Looking at each one of those issues, it’s clear that Cruz has a point. Despite most Americans being in favor of universal background checks, pressure from the small but powerful gun-rights groups (most of whom are Tea Partiers) convinced lawmakers to oppose it. Paul’s filibuster made national headlines and provoked a new conversation over America’s drone policy. Immigration reform is also favored by the majority of Americans, including citizenship for the 11 million undocumented immigrants currently residing in the United States, but the odds of any legislation passing look slim thanks to the Tea Party. Obama’s decision to ask Congress for approval to attack Syria may not have resulted from grassroots anger, but the slim chances he had of receiving a force authorization were certainly a result of bipartisan opposition to his proposals. Finally, the government shutdown was the direct result of the Tea Party’s fury at Obamacare, forcing GOP lawmakers to go along or be labeled a RINO.

In each situation, the grassroots Tea Party base, despite representing less than a quarter of the electorate, had a significant impact on the policy debate. The Tea Party has earned this power by developing a vocal, angry foundation that it can mobilize to have an outsized effect on elections. Cruz is right. The grassroots truly is powerful.

However, what the junior senator has not grasped is that there is a limit to this power. In the end, the Tea Party still represents a small part of the electorate and their scorched-earth tactics have earned the derision of much of the nation. The problem with having enough power to block popular legislation is that you make a number of enemies by doing so. Cruz & Co. make even more enemies when they choose tactics that have no chance of success.
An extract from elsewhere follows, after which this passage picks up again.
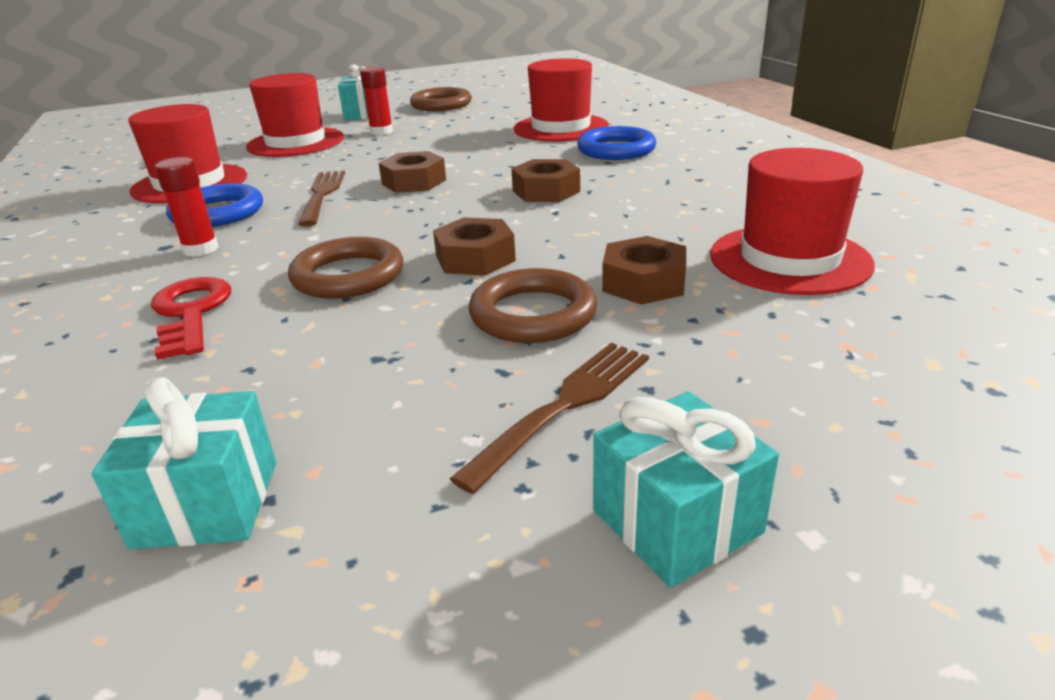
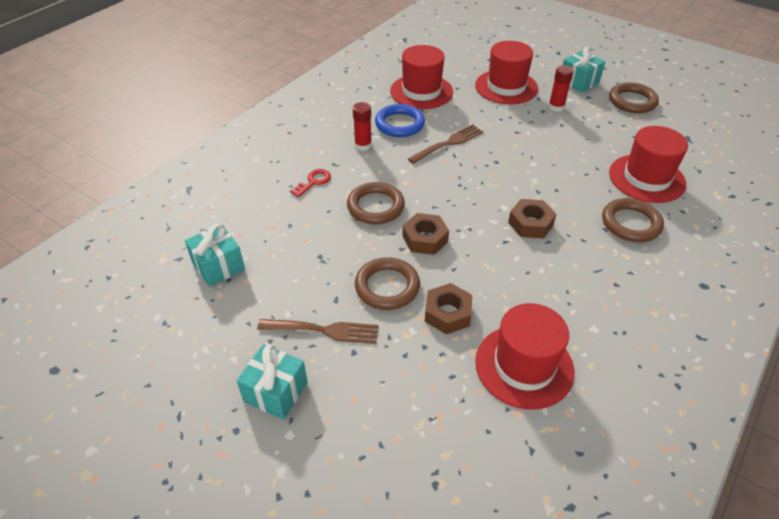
camera: 55 degrees right, 15 degrees up
(191, 313) = (313, 182): red key -> red key, size x0.66
(414, 182) = (495, 165): brown nut -> none
(616, 150) = (631, 223): blue ring -> brown ring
In the other four issues he cites, the conservative base achieved their goals. They scuttled universal background checks, immigration reform and a strike on Syria and brought drone policy to national attention. The government shutdown was different. It was bound to fail from the beginning, but Cruz didn’t care. Now, the Republican Party has its lowest favorability ratings of all time and Cruz’s favorables with non-Tea Partiers have plummeted. He’s solidified his position as cult hero amongst the Tea Party, but at the expense of alienating the Republican establishment, crowding out media coverage of’s struggles and damaging his credibility as a strategic thinker. Cruz is right that the grassroots has become a powerful force in politics, but the government shutdown revealed the limits of that power. Likewise, Cruz has become an imposing figure in the Senate, but the past month demonstrated that he faces limitations as well.